Seneca Valley virus (SVV) is a newly identified pathogen that poses a notable threat to the global pig industry. SVV has evolved multiple strategies to evade host antiviral innate immune responses. However, the underlying molecular mechanisms have not yet been fully elucidated. Histone deacetylases (HDACs) have been shown to function as host antiviral innate immune factors. In this study, we examined the mechanisms underlying SVV evasion of host innate immunity and found that SVV infection induced degradation and cleavage of HDAC4. Ectopic expression of HDAC4 suppressed SVV replication, whereas siRNA-mediated knockdown of HDAC4 enhanced SVV replication. Further studies showed that the viral 3C protease (3C^pro) degraded HDAC4 in a protease activity- and caspase pathway-dependent manner. In addition, 3C^pro cleaved HDAC4 at Q599, which blocked its ability to limit viral replication. We also found that HDAC4 interacted with the SVV viral RNA-dependent RNA polymerase 3D and induced its proteasomal degradation. The cleaved HDAC4 products did not block SVV replication or induce 3D degradation and did not induce type I interferon (IFN) activation and expression of IFN-stimulated genes (ISGs).
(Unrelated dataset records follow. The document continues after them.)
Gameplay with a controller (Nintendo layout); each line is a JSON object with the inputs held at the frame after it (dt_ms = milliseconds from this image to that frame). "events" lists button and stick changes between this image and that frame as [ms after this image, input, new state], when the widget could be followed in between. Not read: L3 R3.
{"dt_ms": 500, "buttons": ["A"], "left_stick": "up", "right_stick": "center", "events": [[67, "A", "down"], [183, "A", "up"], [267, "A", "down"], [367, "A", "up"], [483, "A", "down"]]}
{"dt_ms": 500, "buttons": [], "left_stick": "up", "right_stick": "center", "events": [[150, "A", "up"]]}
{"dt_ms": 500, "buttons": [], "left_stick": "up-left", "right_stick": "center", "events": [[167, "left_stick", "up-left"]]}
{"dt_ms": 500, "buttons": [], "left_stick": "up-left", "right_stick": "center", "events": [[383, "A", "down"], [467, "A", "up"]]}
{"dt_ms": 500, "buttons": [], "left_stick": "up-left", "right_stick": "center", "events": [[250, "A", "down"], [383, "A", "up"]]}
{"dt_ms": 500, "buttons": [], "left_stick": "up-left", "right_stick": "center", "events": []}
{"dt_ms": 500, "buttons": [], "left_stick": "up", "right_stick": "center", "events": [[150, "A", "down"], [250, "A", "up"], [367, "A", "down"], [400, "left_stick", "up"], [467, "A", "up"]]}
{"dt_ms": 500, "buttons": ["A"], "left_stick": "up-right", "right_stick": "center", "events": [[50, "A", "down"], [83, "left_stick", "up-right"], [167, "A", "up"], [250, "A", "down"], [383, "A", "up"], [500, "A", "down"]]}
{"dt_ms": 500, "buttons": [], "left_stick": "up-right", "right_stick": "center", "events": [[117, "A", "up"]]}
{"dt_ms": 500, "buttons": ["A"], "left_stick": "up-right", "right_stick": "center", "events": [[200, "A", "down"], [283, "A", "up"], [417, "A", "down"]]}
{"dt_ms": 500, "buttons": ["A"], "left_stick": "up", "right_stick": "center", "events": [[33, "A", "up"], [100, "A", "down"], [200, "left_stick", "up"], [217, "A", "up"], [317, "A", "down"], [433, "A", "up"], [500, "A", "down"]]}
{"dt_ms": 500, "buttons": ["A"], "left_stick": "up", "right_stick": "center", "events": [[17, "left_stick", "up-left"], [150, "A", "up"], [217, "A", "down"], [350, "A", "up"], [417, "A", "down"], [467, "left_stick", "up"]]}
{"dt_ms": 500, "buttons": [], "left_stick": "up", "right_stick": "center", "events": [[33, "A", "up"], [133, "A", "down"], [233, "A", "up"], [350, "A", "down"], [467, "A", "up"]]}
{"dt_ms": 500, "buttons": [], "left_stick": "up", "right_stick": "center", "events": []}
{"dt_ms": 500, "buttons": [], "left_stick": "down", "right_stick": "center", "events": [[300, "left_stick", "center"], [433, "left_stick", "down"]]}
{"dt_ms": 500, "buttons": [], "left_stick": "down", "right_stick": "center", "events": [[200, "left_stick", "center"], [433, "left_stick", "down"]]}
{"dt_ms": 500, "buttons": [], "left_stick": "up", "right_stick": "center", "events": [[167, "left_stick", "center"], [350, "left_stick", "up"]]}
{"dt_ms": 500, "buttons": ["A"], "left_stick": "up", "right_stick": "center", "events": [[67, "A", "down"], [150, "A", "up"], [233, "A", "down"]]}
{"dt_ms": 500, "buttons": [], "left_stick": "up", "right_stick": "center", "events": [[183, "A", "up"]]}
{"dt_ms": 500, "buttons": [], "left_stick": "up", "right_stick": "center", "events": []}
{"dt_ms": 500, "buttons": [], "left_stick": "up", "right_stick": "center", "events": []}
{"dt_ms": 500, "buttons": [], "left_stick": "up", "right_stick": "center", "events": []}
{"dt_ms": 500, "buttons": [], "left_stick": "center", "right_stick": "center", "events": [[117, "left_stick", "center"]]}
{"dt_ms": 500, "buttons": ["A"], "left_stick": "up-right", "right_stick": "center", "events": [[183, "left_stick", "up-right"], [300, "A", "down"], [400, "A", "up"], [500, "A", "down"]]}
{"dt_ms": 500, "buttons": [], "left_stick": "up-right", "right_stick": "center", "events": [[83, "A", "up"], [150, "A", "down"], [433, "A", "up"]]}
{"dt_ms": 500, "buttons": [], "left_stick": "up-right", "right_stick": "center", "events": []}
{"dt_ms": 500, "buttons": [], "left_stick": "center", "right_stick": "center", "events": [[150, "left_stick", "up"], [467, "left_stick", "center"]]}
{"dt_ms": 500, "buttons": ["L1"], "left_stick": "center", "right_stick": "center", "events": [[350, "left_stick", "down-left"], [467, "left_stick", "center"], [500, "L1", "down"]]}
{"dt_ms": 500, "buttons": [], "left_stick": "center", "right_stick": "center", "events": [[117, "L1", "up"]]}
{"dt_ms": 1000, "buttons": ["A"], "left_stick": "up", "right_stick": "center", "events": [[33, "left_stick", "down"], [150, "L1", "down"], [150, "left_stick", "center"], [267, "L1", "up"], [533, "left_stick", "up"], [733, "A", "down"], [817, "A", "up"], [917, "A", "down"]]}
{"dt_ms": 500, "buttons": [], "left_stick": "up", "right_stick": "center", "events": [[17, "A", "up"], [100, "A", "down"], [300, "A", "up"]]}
Collectively, these findings identified HDAC4 as an antiviral factor with effects against SVV infection and provided mechanistic insights into how SVV 3C^pro antagonizes its function, which has implications for viral evasion of innate immunity.

Importance: Seneca Valley virus (SVV) is an emerging pathogen that causes vesicular disease in pigs and poses a threat to the pork industry. Histone deacetylases (HDACs) are important in the regulation of innate immunity. However, little is known about their roles in SVV infection. Our results revealed HDAC4 as an anti-SVV infection factor that targets the viral RNA-dependent RNA polymerase, 3D, for degradation. The SVV proteinase 3Cpro targets HDAC4 for degradation and cleavage, and cleavage of HDAC4 abrogated its antiviral effect. HDAC4 promotes type I interferon (IFN) signaling, and SVV 3Cpro-mediated cleavage of HDAC4 antagonized induction of type I IFN and interferon-stimulated genes (ISGs). Our findings reveal a novel molecular mechanism by which SVV 3Cpro counteracts type I IFN signaling by targeting HDAC4.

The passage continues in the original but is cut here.